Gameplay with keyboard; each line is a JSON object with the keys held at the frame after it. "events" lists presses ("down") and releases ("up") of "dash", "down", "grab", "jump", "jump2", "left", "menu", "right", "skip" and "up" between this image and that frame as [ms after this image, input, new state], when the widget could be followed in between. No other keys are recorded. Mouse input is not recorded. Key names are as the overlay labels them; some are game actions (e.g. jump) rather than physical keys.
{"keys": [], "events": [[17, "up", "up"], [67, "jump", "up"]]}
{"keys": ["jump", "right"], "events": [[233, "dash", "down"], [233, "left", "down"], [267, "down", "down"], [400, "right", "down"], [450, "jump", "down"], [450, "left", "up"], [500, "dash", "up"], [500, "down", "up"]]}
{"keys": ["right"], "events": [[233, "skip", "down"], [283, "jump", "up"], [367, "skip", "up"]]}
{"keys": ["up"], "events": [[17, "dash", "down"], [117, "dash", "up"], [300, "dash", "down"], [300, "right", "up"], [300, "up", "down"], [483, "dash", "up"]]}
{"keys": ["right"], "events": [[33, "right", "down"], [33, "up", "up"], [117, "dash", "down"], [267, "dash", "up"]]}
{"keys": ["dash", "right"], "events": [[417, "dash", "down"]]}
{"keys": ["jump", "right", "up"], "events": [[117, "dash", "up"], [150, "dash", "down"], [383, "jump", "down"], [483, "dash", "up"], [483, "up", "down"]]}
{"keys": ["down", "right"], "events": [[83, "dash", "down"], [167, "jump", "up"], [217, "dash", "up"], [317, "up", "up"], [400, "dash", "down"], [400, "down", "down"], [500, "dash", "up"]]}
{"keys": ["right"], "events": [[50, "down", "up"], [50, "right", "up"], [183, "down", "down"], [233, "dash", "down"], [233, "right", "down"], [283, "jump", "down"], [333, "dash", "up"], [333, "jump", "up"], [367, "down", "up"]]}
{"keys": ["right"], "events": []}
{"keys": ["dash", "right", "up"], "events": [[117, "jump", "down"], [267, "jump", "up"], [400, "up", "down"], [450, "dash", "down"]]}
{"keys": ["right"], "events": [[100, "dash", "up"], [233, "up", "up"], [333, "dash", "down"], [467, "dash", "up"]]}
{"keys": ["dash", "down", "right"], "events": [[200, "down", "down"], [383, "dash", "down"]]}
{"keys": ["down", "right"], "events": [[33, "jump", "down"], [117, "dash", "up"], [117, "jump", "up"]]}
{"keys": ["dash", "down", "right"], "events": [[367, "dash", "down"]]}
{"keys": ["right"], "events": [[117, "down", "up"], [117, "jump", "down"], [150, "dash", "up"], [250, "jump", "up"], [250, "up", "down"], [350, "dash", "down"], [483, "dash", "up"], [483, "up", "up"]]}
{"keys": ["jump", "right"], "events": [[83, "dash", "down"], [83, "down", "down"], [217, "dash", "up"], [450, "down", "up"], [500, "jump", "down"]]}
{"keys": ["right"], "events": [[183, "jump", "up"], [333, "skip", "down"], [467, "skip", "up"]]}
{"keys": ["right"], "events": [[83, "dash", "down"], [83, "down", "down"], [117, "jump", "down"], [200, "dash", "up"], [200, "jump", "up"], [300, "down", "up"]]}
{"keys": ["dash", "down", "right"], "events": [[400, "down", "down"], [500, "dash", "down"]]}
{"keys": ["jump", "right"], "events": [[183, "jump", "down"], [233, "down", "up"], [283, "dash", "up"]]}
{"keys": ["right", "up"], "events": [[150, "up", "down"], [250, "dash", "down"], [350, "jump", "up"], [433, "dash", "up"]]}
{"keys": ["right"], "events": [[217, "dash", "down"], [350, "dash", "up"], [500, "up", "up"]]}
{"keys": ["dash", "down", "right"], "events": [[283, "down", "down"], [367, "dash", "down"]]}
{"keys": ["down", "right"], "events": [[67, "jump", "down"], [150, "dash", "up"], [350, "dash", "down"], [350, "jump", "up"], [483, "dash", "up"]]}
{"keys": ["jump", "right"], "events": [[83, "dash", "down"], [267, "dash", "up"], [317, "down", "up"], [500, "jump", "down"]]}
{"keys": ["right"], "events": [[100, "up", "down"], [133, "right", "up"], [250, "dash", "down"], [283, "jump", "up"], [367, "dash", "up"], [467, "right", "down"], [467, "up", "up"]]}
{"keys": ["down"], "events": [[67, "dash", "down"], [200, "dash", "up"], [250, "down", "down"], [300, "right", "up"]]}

=======

* Work item *
Your task is to count the lines of the records that contain "left". Answer with only that number.

* Your response *
2